▶ _Saved entries_
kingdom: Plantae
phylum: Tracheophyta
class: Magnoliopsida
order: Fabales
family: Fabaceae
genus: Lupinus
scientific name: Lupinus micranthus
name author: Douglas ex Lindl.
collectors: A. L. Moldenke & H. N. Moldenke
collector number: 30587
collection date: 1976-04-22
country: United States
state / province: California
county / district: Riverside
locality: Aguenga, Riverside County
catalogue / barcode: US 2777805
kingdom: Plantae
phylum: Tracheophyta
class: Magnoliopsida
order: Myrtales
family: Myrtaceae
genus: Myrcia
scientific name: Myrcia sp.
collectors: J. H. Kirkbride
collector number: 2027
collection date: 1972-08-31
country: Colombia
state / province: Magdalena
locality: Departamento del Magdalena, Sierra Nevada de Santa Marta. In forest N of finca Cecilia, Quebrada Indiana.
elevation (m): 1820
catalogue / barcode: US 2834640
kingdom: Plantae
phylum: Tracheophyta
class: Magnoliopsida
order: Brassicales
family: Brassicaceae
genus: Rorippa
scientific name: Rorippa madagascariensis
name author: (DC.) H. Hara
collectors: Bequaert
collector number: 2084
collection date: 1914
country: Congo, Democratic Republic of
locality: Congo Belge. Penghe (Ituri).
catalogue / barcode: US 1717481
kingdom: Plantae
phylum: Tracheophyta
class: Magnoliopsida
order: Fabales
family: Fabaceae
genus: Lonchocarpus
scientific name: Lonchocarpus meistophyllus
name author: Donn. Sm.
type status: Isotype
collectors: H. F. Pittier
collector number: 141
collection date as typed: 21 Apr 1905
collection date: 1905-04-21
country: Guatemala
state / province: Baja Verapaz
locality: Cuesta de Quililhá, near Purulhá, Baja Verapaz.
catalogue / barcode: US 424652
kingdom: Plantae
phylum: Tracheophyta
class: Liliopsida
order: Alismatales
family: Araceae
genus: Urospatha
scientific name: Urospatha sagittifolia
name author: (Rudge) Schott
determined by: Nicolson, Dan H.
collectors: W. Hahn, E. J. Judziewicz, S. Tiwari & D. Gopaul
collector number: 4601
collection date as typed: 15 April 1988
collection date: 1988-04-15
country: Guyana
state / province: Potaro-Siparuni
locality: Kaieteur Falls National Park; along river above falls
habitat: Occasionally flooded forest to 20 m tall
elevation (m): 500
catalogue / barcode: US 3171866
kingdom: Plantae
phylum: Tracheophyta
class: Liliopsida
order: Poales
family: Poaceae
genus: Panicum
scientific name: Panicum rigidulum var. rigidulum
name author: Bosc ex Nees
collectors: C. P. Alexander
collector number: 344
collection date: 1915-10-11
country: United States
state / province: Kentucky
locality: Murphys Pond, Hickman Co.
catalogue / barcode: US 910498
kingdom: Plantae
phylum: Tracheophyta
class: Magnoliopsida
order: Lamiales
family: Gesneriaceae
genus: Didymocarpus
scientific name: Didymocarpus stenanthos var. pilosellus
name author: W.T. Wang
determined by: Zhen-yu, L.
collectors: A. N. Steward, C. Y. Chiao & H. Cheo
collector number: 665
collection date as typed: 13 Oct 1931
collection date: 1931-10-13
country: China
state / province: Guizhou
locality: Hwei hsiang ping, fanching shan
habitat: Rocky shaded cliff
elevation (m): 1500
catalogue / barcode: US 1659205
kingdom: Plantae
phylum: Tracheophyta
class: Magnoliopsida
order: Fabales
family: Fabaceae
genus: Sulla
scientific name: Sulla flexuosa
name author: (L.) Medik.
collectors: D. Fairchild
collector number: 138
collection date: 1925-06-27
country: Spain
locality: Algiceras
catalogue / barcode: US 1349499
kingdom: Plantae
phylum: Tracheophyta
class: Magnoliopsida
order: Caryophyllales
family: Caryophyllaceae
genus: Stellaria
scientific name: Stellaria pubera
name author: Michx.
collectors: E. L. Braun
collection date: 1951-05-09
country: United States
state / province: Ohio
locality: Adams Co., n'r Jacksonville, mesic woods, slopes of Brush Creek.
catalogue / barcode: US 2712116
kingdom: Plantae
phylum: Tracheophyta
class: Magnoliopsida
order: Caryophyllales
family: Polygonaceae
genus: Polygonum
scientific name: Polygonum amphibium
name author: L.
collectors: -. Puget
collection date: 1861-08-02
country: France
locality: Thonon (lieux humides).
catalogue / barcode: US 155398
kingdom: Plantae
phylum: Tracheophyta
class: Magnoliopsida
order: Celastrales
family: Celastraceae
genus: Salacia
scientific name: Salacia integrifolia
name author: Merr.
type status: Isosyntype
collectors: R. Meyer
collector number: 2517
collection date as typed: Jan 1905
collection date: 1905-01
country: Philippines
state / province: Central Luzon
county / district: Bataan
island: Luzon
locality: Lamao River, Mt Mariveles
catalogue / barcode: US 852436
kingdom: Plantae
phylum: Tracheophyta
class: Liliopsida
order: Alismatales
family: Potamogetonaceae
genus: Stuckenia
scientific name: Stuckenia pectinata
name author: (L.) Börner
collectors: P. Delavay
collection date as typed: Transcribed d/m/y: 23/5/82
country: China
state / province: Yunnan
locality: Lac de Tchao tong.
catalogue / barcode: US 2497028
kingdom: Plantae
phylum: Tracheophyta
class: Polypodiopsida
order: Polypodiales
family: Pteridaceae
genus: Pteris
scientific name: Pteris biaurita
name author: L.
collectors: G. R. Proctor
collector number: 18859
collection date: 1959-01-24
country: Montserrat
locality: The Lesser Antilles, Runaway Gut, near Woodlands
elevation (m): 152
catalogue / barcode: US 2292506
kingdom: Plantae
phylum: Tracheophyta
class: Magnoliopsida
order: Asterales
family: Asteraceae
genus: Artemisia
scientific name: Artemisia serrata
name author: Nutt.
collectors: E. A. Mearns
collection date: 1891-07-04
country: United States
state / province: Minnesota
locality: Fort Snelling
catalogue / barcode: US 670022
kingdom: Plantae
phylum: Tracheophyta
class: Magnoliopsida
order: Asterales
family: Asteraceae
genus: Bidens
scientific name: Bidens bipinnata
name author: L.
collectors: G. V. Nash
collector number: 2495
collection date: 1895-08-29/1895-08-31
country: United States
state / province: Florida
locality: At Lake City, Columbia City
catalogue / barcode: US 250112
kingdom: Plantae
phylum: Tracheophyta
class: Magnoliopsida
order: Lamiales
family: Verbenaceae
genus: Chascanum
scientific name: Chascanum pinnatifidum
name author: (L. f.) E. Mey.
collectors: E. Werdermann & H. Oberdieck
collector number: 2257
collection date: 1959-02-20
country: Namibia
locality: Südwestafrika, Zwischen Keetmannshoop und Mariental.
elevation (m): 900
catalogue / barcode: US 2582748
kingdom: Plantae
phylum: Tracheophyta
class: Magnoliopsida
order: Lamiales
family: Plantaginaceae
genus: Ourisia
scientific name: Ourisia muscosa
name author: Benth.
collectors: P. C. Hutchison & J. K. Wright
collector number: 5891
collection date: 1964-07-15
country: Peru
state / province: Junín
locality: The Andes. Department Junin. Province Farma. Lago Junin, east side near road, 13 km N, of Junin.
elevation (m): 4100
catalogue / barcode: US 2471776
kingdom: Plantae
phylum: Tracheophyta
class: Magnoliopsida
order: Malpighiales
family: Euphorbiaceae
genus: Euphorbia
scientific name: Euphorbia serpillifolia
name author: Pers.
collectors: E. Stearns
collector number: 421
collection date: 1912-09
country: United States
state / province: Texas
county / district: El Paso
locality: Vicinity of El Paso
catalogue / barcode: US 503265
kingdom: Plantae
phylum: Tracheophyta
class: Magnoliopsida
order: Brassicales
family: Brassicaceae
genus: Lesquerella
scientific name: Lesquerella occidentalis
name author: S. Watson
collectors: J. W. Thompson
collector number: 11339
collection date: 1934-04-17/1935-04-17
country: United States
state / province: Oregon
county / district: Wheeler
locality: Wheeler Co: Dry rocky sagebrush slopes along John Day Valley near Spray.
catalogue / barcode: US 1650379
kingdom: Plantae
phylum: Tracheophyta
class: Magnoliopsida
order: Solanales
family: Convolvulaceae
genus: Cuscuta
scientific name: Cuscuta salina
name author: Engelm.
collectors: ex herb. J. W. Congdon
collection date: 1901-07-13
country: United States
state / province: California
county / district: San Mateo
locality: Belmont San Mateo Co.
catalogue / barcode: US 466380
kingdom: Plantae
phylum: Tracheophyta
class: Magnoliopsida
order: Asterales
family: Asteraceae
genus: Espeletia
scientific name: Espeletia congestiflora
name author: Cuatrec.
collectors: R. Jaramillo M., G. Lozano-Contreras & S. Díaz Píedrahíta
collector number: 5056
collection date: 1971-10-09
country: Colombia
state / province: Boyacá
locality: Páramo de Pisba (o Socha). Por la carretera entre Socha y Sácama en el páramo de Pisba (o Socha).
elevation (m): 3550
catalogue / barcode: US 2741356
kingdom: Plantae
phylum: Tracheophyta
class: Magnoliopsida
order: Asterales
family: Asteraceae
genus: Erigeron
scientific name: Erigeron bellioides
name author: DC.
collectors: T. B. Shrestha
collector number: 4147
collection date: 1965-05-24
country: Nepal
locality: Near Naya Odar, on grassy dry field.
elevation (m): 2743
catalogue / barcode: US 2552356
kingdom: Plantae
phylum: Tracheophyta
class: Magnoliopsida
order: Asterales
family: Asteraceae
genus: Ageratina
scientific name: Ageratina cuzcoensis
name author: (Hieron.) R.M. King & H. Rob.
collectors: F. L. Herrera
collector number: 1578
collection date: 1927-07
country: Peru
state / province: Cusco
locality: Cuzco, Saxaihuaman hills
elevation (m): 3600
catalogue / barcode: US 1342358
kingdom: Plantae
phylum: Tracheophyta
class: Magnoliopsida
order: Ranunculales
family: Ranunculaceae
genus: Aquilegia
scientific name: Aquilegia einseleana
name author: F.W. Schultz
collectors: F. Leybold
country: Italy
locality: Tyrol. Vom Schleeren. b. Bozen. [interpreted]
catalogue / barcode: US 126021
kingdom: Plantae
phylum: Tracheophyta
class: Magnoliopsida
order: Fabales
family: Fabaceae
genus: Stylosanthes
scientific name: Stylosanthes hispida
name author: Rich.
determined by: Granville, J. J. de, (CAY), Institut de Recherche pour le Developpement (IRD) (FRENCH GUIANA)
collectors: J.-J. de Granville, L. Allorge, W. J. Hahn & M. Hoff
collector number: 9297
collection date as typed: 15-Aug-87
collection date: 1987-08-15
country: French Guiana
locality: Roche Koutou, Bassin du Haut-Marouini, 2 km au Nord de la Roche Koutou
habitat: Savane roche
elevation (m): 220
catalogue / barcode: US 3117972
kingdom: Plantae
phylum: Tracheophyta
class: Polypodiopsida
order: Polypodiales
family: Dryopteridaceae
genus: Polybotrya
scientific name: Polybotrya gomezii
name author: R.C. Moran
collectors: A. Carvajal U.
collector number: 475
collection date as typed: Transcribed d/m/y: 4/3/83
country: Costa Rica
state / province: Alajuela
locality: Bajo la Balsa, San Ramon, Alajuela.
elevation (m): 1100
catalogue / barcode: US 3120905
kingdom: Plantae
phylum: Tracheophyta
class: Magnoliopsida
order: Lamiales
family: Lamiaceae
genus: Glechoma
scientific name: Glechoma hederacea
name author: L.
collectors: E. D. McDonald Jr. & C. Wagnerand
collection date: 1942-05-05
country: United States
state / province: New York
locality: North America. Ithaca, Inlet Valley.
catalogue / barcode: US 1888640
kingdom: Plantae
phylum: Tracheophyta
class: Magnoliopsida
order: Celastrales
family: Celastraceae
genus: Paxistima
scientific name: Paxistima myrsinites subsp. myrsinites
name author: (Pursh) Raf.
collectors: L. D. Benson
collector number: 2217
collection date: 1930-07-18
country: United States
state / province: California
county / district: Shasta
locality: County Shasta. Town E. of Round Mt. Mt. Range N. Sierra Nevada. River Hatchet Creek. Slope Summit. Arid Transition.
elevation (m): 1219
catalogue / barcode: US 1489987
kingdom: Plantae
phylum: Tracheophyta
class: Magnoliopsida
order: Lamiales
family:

▶ _Problem description_
Write out the data again from the line with "catalogue / barcode: US 1717481" up to and including the line with "collector number: 141", swapping "name author" for "authority" and leaving everything else unchanged.

▶ _Written reply_
catalogue / barcode: US 1717481
kingdom: Plantae
phylum: Tracheophyta
class: Magnoliopsida
order: Fabales
family: Fabaceae
genus: Lonchocarpus
scientific name: Lonchocarpus meistophyllus
authority: Donn. Sm.
type status: Isotype
collectors: H. F. Pittier
collector number: 141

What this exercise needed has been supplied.